A scissor lift relies upon the elongation of a collapsile mechanism to provide vertical elevation in ratio to a rotational or linear input. These devices are widely utilized and are capable of lifting significant loads safely and efficiently.

Operation 

Scissor lifts owe their mechanical capability to the pantograph. A pantograph is a series of linked parallelograms with hinged intersections that allow the operator to elongate the mechanism while maintaining the integrity of the geometric figure.

The structural components of the pantograph serve as opposing line segments within adjacent parallelograms; geometric changes are therefore uniform across the mechanism. True vertical lift is accomplished by using components of equal length.

As L (the length of the base) increases, the pantograph contracts, and X° deceases while Y° increases.

As L decreases, the pantograph extends, and X° increases in contrast to Y°.

When two pantographs are arranged so as to actuate from a single drive they extend correspondingly and loads can be balanced between them. A calculator exists for computing the linear input force required according to where the drive supplies power to the scissor mechanism, be it upon the base or a center pin (as depicted below).

Drive at base; drive at center pin

Scissor lifts require linear motion to supply elevation and this force is provided by a pneumatic or hydraulic actuator, or a mechanical input such as a leadscrew or rack and pinion drive. Scissor lifts under fluid power are preferred because a purge valve allows the lift to be lowered during a malfunction. Lifts with independent locomotion can integrate lifting and propulsion into a single power source, be it petrol or electric.

Control

Scissor lifts have interfaces that allow height adjustment at the discretion of the operator, though a small number of lift tables may have preconfigured lift heights. Many lifts incorporate a safety mechanism to prevent uncontrolled descent. Lifts responsible for cargo provide a height governor determined to remove the user from inherent dangers. Scissor lifts are also used by personnel for access to irregular, raised workspaces. In these instances the control interface is located within the lift carriage and requires a key for ignition. Elevation and steering command is frequently controlled by a single joystick with a toggle. Some lifts may have an extendable, articulated, or rotating platform to compensate for its horizontal limitations. Auxillary controls within the lift's base offer inspection and troubleshooting capabilities.

Mobility

Motor-driven propulsion is a valuable attribute in many situations requiring scissor lifts. This allows workers to position the lift on an as-needed basis which is particularly useful in maintenance and construction applications. 'Slab' lifts are restricted to paved, smooth surfaces; rough terrain lifts rely on robust tires and four-wheel drive to traverse off-road conditions.

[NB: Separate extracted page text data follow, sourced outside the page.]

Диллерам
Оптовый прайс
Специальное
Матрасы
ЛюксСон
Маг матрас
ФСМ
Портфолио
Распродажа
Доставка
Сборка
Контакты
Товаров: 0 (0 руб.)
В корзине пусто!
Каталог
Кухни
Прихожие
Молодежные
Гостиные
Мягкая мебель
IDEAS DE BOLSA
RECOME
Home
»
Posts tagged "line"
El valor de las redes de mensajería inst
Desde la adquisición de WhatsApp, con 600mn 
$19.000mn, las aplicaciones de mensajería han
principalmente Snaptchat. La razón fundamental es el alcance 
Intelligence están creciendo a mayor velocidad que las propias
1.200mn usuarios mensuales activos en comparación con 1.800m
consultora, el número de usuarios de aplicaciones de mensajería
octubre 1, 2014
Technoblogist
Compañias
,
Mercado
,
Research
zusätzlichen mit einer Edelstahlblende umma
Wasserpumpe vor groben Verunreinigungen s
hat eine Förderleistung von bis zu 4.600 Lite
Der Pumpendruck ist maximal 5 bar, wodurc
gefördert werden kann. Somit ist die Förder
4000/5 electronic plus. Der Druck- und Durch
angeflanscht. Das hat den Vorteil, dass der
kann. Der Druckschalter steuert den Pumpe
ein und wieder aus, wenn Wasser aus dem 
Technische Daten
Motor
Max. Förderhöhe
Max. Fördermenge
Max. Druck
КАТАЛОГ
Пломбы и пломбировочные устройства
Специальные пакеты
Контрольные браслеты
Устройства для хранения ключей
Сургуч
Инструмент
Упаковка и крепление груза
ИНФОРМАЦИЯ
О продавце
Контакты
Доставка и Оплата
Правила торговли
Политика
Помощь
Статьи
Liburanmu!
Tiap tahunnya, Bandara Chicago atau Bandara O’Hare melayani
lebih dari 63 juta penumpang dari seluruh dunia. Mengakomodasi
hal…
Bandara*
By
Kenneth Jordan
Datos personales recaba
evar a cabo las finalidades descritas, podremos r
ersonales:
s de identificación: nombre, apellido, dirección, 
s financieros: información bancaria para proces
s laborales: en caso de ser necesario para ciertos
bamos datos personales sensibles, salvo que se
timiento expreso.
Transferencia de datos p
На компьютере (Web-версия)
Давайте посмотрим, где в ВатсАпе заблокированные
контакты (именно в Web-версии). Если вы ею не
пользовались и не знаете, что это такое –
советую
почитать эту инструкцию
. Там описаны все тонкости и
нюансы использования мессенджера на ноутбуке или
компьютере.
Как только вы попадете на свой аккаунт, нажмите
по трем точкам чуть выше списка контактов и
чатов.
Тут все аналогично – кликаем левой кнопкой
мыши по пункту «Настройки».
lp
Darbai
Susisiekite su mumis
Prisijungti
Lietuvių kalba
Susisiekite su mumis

To improve lift agility, manufacturers rely on a sharp turning radius and a short wheelbase. Parking brakes ensure lift location, and tires and casters come in non-marking, off-road, anti-slip, press-on, and urethane varieties. Economical and legal reasons prohibit scissor lifts from road travel; they are hauled or towed between job sites. However, some scissor lifts may be flatbed or railcar-mounted for specialty applications. Many mobilized lifts utilize outriggers for further foundational stability.

Image credits: JLG; Techniplan Australia

Power Supply

Stationary scissor lifts are almost always fed by an AC electrical supply. Mobilized scissor lifts are most commonly powered by variable speed DC motors. They typically utilize 6V batteries that are stored in a maintenance panel along with a recharging cord that connects to AC power supplies. An emergency shut-off prevents operators from accidentally removing the lift during the recharge. Electric scissor lifts are quiet and emission free, making their preferred workspace indoors. However load capacities and work platforms are smaller than their gas engine brethren.

Gas/diesel/propane engine scissor lifts have a higher load capacity with better traction control making them ideal for outdoor worksites. Some may include a hybrid drive for when working in enclosed spaces. These lifts also typically have a higher extension range and are favored in construction applications.

Specifications

While the control, maneuverability, and power source of a scissor lift is critical to its utility, other characteristics better describe the vertical capabilities of the lift.

Stroke: this is the range of height safely attained by use of a scissor lift. This is directly correlated with the number of scissor intersections and the length of the components used in the pantograph.

Size: this is the dimensions of the work platform elevated by the lift. Many lifts feature an extendable platform to increase the area's square volume.

Capacity: the maximum burden that the lift is designed to safely support, be it personnel or freight.

Tilt: in cargo-lifting situations it may be helpful to have a lift table that can pitch its load to an angle to make the load more accessible.

Safety

Components are regularly integrated in scissor lifts to prevent mechanical catastrophe. Such measures may include: bellows on short-stroke scissor lifts to prevent materials from interfering with the mechanism; descent guards, which sense items in the lift's path on its descent; release locks to prevent unconstrained descent; and a fall arrest anchor so workers can use a fall arrest system, if needed.

Otherwise, Stagehand Space does a good job of outlining inspection and operation procedures.